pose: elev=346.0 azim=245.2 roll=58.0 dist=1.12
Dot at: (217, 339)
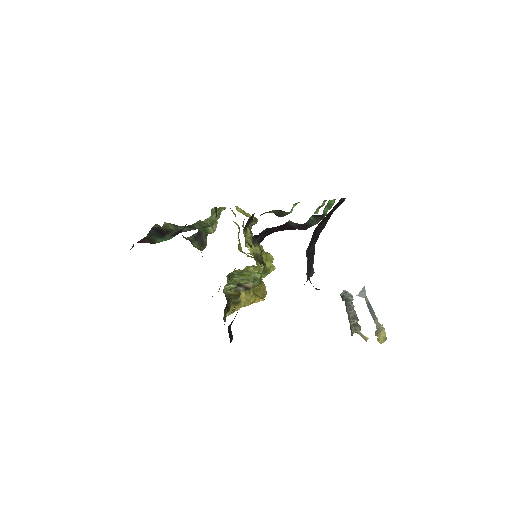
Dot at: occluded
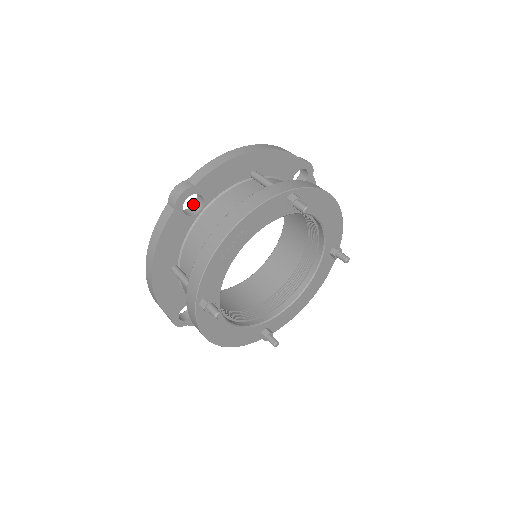
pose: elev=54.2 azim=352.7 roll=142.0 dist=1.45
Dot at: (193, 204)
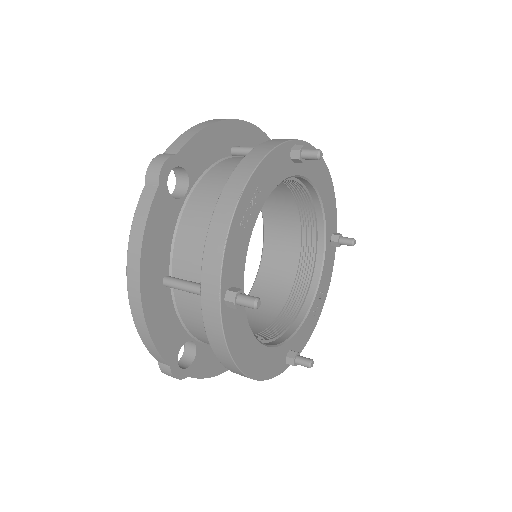
Dot at: (173, 191)
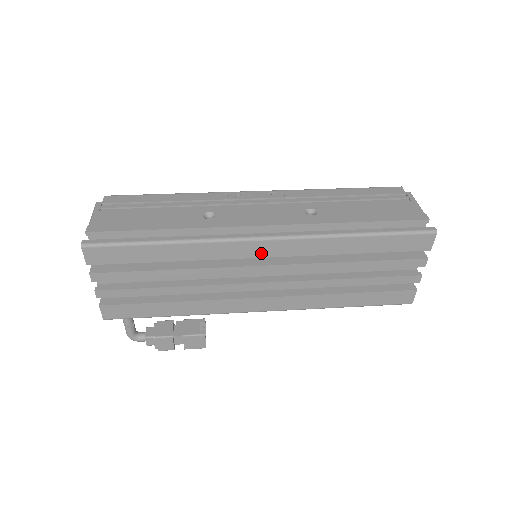
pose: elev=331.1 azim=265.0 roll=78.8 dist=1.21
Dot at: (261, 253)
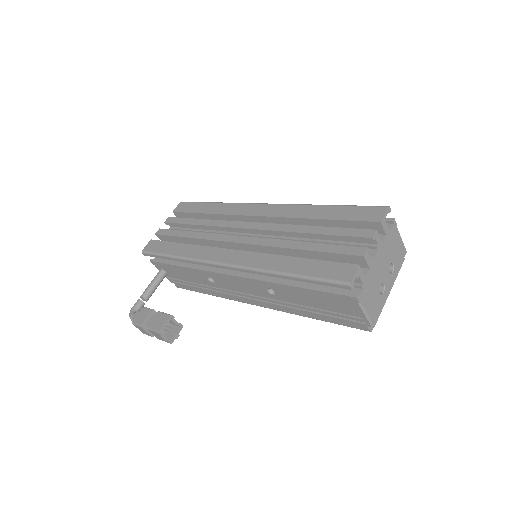
Dot at: (256, 213)
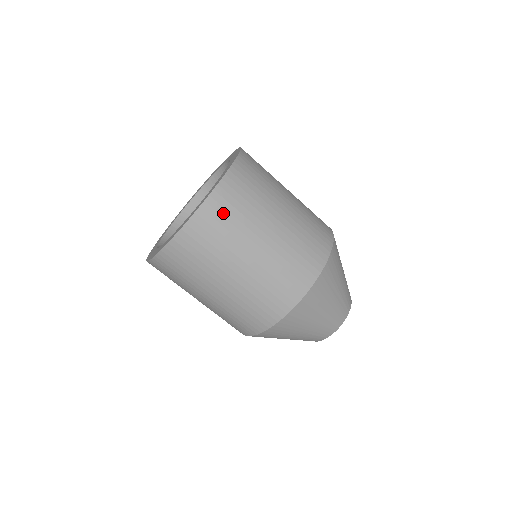
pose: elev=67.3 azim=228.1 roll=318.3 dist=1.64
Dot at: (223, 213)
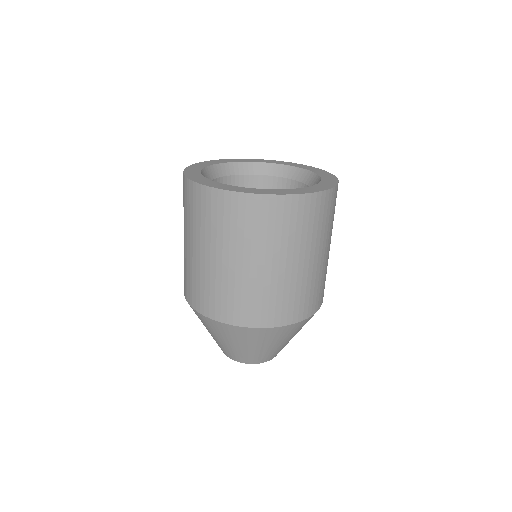
Dot at: (256, 216)
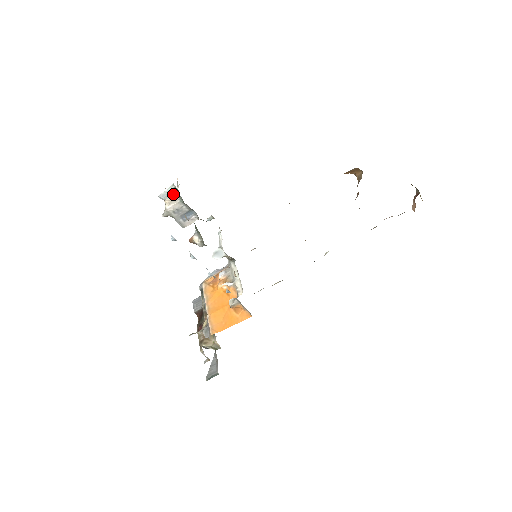
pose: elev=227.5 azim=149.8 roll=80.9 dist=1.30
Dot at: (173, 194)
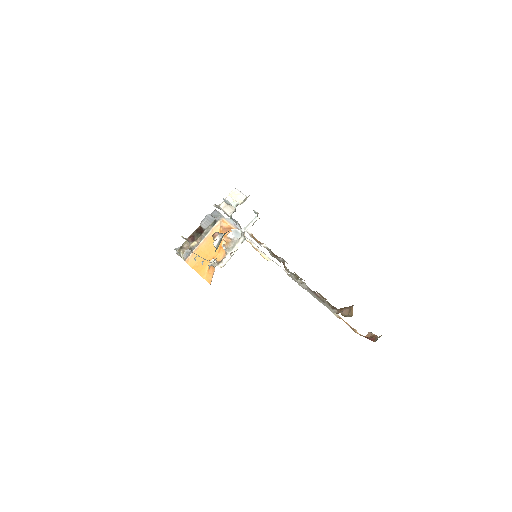
Dot at: occluded
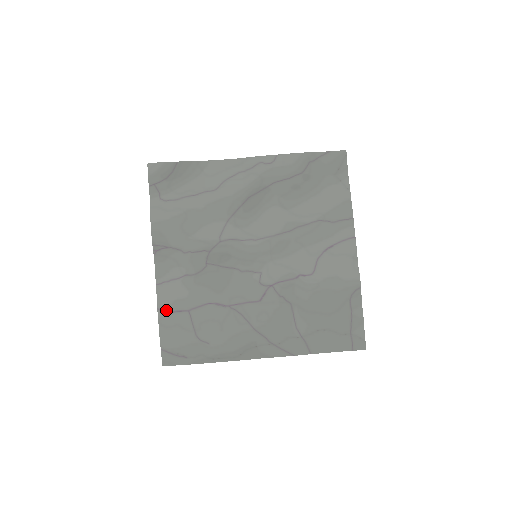
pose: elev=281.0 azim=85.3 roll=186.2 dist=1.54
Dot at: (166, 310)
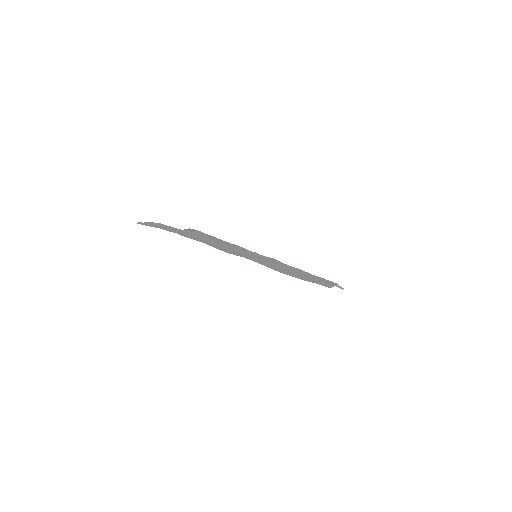
Dot at: (170, 226)
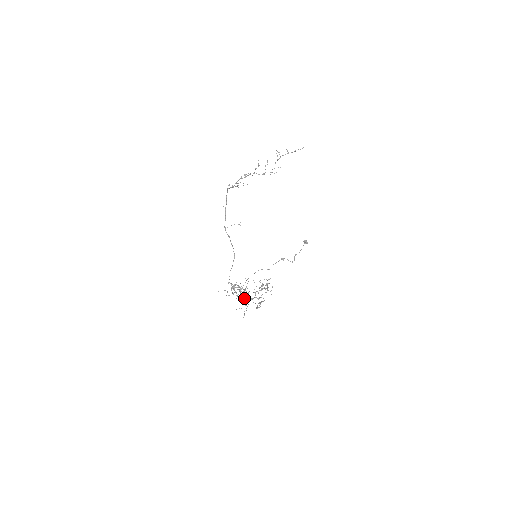
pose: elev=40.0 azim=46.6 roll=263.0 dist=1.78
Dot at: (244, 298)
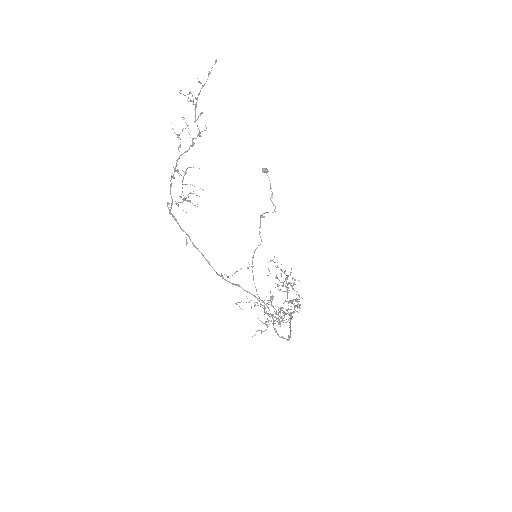
Dot at: occluded
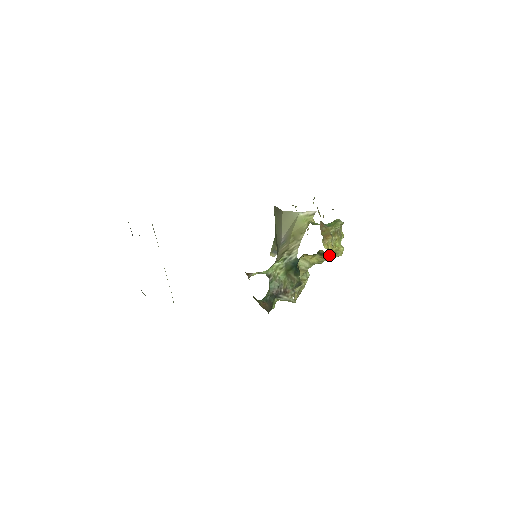
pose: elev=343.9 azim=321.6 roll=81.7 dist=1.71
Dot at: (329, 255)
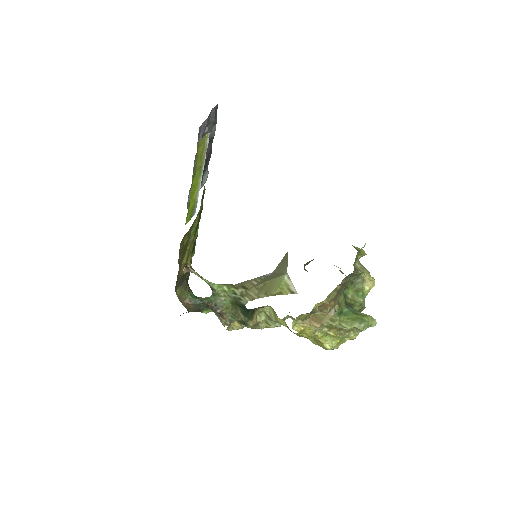
Dot at: (303, 336)
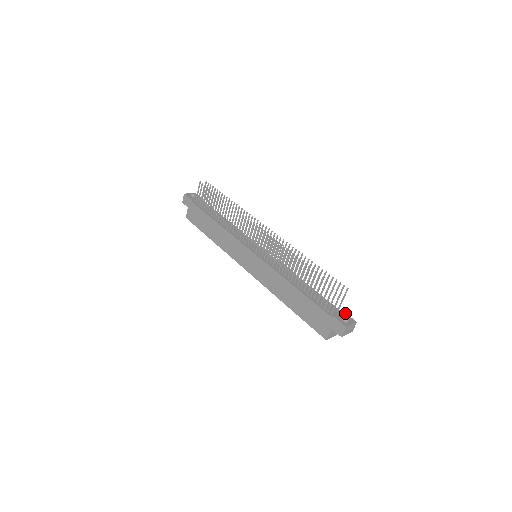
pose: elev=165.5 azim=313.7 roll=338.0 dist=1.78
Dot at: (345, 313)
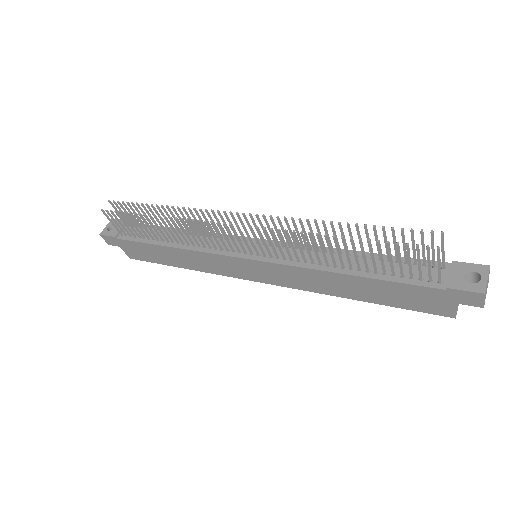
Dot at: (458, 263)
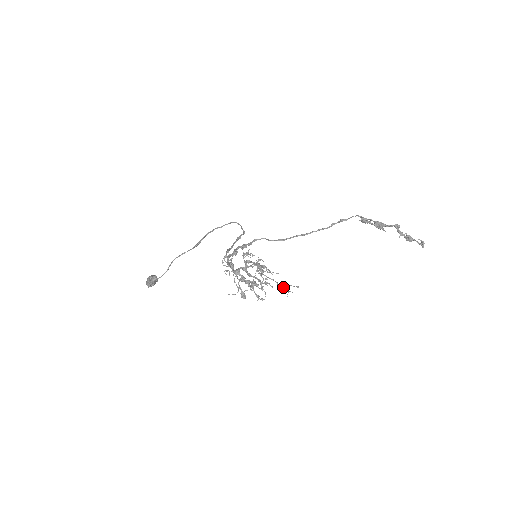
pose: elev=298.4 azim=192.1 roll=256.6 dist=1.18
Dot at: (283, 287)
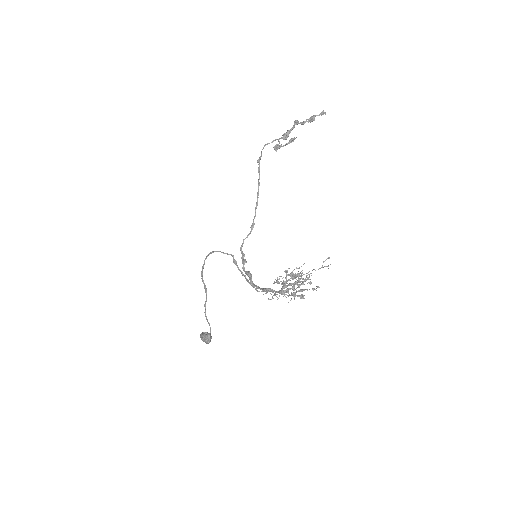
Dot at: occluded
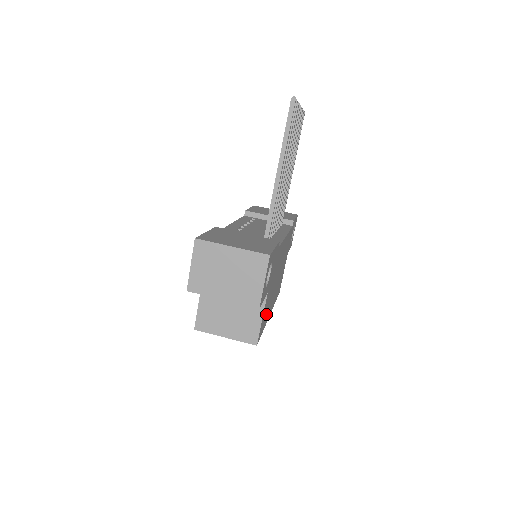
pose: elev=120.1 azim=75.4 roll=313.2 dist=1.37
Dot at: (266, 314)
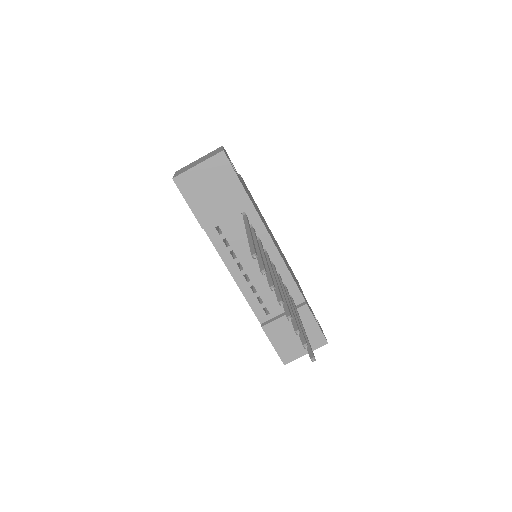
Dot at: occluded
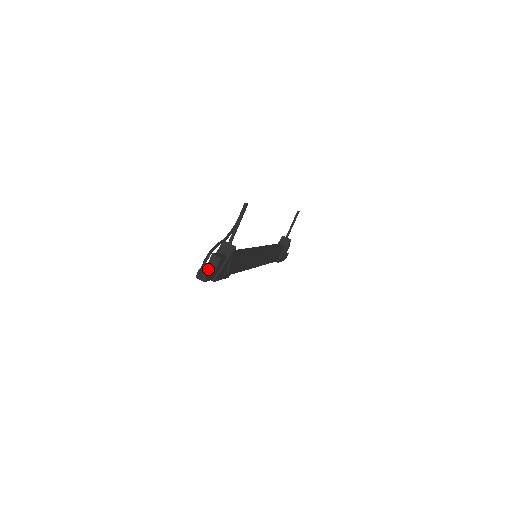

|---|

> [COMPITO ASSEGNATO] Ripeti parola per parola il tratto che va dall'inizio dei record fino alla riga che contiene "Dot at: (256, 213)", inclusa. Lascia fuori dalla risposta le immagini.

> [IL RISULTATO]
pose: elev=346.0 azim=245.2 roll=58.0 dist=1.12
Dot at: (217, 339)
Dot at: occluded
pose: elev=54.2 azim=352.7 roll=142.0 dist=1.45
Dot at: (193, 204)
Dot at: (173, 191)
pose: elev=331.1 azim=265.0 roll=78.8 dist=1.21
Dot at: (261, 253)
Dot at: (256, 213)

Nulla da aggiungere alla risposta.